Thoughts on Infosec, 2014 – first day

I usually post a show report about Infosec somewhere, and for various painful reasons, this year it has to go here. And this year I’m at a bit of a loss.

Normally there’s a theme to the show; the latest buzzword and several companies doing the same thing. I wasn’t able to spend as long as normal there today, thanks to the RMT, but I think it’s probably “Cloud Security” this year. As with “cloud” anything, this is a pretty nebulous term.

Needless to say, the first day of the show lacked the buzz, with a smaller than usual number of visitors, haggared by disrupted journeys, mooched around the booths.

I was a bit surprised to see very little on the “heartbleed bug”, although there were a couple of instances. Either the marketing people didn’t understand it, or had uncharacteristically been put in their places.

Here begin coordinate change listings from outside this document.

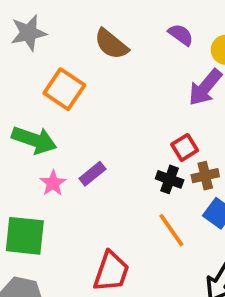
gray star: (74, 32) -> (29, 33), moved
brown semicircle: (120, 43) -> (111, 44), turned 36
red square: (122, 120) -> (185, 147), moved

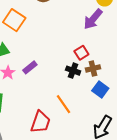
orange line: (171, 230) -> (64, 104), moved

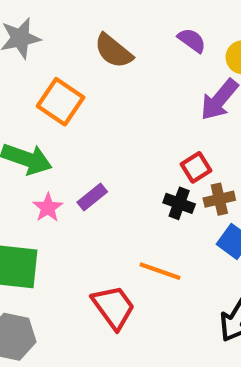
orange line: (64, 104) -> (160, 271), turned -36
red trapezoid: (40, 122) -> (113, 307), turned -55

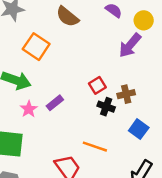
red square: (196, 167) -> (97, 85), moved
brown cross: (219, 199) -> (126, 94), moved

One stand that’s always interesting is Bit9, a company after my own heart with alternatives to simple virus scanning. They went on a spending spree earlier in the year and have purchased and integrated Carbon Black. This is technology to allow their customers to monitor exactly what’s happening on all their (Windows) computers; which applications launch with others, what initiates a network connection and so on. It’s all very impressive; a GUI allows you to drill down and see exactly what’s happening in excruciating details. What worries me is the volume of data it’s likely to generate if its being used for IDS. There will be so much it’ll be hard to see the wood for the trees. When I questioned this I was told that software would analyse the “big data”, which is a good theory. It’s one to watch.

Plenty of stands were offering the usual firewalls. Or is that integrated solutions to unified threat management. Nothing has jumped out yet.

At the end of the day there was a very sensible keynote address by Google’s Dr Peter Dickman that was definitely worth a listen. All solid stuff, but from Google’s perspective as an operator of some serious data centre hardware. He pointed out that Google’s own company is run on its cloud services, so they’re going to take care of everyone’s data as they would their own. Apparently they also have an alligator on guard duty at one of their facilities.

I was a bit saddened to see a notice saying that next year’s show will now be in early June and Olympia. I’ve got fond memories of Earls Court going back more than thirty years to the Personal Computer World show. And Earls Court just has better media facilities!